No, you would have to replace it as I did.


----------



## CleanCut217 (Jan 7, 2014)

Ok so I redid the ground on the up coil. I also tried putting the old solenoid and coil on there since I just kinda replaced it even though I was getting magnetism before. Still same thing happening.


----------



## plowzilla (Nov 19, 2004)

Did you check the lift valve? That is what gets caved in and fluid cannot get thru properly. I squished mine so bad that it only it would only go side to side.
Also, when you lift the plow and it stops, does the motor still run or does that cut out?


----------



## CleanCut217 (Jan 7, 2014)

plowzilla;1728815 said:


> Did you check the lift valve? That is what gets caved in and fluid cannot get thru properly. I squished mine so bad that it only it would only go side to side.
> Also, when you lift the plow and it stops, does the motor still run or does that cut out?


I checked the valve with an Allen wrench like said above and it moved fine. When the blade is going up and it stops, the motor is still running


----------



## Woodenshoe (Oct 30, 2010)

You replaced the motor, but did you replace the pump itself?
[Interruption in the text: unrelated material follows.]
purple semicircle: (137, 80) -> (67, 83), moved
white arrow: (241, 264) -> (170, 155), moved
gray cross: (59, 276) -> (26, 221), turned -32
The pump could be worn out and low on pressure. That would explain why turning works (takes very little pressure for side to side) but it cant lift an 800# plow...


----------



## CleanCut217 (Jan 7, 2014)

Woodenshoe;1729731 said:


> You replaced the motor, but did you replace the pump itself? The pump could be worn out and low on pressure. That would explain why turning works (takes very little pressure for side to side) but it cant lift an 800# plow...


That is one thing I have yet to do is check the pressure


----------



## plowzilla (Nov 19, 2004)

CleanCut217;1729873 said:


> That is one thing I have yet to do is check the pressure


When you said you changed the motor, I was under the assumption that you bought the whole hydraulic
Unit. It could very well be the pump then.


----------



## Woodenshoe (Oct 30, 2010)

plowzilla;1729935 said:


> When you said you changed the motor, I was under the assumption that you bought the whole hydraulic
> Unit. It could very well be the pump then.


Never ass u me. Just makes an a$$ out of u & me!


----------



## CleanCut217 (Jan 7, 2014)

My brother called boss tech support and they had him unplug a wire off the smart switch and now it works? So the smart switch is bad I guess? Makes no sense to me whatsoever. And they said a ground. Coukd it be the ground on the up coil as well. Even tho I checked that...


----------



## maxwellp (Feb 16, 2013)

Oh please tell us what wire that is.


----------



## CleanCut217 (Jan 7, 2014)

maxwellp;1730267 said:


> Oh please tell us what wire that is.


ill figure it out and take a picture as well


----------



## plowzilla (Nov 19, 2004)

Woodenshoe;1729974 said:


> Never ass u me. Just makes an a$$ out of u & me!


Funny, I remember that from an old Benny Hill episode.


----------